A study focusing on the family and friends of people who were suicidal has highlighted the main challenges they face when trying to judge whether a person is in danger and decide what they should do about it.
The research was carried out by Dr. Christabel Owens from the Peninsula College of Medicine and Dentistry, supported by Devon NHS Partnership Trust and funded by the UK Medical Research Council. The findings are published in the British Medical Journal on 22nd October 2011 (online 19th October 2011).
Researchers investigated 14 suicides aged 18-34 in London, the South West and South Wales, none of whom were receiving specialist mental health care. They asked relatives and friends of the deceased what they had witnessed in the period leading up to the suicide and how they had interpreted what they saw. In all, 31 lay informants (parents, partners, siblings, friends and colleagues) took part.

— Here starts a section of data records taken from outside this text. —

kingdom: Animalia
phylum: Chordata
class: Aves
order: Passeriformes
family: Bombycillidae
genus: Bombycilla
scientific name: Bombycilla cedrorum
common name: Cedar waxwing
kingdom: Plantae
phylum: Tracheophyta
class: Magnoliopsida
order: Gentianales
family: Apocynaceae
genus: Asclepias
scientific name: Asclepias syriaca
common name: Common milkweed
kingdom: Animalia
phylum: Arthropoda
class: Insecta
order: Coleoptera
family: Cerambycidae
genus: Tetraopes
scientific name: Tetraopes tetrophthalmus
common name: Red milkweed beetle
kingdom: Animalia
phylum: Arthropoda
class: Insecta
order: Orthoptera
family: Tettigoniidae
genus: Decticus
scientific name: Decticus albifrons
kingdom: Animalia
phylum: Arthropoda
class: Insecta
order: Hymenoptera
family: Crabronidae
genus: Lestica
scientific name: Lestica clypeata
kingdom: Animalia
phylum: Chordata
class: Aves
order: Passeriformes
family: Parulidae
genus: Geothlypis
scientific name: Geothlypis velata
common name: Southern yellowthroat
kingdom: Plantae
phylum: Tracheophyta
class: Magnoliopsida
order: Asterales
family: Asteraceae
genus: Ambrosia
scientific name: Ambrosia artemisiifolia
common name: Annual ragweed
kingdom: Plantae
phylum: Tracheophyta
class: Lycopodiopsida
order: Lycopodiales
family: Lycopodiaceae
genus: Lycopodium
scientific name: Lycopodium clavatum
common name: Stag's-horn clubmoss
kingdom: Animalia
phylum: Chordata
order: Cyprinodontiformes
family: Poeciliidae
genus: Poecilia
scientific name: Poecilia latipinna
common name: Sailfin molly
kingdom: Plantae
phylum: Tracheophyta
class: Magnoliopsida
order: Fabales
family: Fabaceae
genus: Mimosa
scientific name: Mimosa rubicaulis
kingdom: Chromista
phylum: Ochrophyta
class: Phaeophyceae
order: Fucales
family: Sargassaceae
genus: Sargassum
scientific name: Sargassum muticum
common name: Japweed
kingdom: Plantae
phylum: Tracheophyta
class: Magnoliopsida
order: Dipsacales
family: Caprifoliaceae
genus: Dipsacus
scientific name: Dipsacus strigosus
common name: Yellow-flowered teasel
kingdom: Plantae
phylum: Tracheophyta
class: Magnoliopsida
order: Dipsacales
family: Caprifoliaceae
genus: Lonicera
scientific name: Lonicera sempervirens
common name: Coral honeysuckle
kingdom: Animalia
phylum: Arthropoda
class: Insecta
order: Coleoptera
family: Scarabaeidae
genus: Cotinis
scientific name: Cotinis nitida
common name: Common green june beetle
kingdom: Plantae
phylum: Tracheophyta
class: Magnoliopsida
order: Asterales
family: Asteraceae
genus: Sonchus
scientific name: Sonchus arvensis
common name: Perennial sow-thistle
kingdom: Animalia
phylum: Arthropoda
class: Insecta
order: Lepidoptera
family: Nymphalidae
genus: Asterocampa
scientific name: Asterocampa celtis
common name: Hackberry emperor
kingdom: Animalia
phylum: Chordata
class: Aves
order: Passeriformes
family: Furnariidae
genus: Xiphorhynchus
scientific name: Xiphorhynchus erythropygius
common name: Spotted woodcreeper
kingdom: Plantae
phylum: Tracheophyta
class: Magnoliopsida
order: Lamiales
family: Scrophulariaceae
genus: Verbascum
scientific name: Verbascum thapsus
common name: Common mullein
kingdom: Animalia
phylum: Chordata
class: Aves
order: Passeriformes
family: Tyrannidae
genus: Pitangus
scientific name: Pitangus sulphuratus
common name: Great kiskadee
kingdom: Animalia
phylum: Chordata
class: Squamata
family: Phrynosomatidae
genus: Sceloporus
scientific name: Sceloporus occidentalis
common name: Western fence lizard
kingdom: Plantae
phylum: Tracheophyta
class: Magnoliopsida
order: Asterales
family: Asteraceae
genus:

The findings of the research show that relatives and friends did not always receive clear and unambiguous warning signals from the suicidal individual, and that, even when it was obvious that something was seriously wrong, they could not always summon the courage to take action.
Family members and friends of those who may be contemplating suicide are confronted by powerful emotional blocks, particularly fear. They may be afraid of intruding into another person's emotional life or afraid of damaging a cherished relationship by 'saying the wrong thing'. The whole situation is emotionally charged, and that affects the way in which people respond.
Unlike conditions such as stroke, where national awareness campaigns have been built around the very obvious signals to look for, this study emphasises that for suicide there is no clear "if you see this, then do that" message despite research literature suggesting that warning signs for suicide do exist.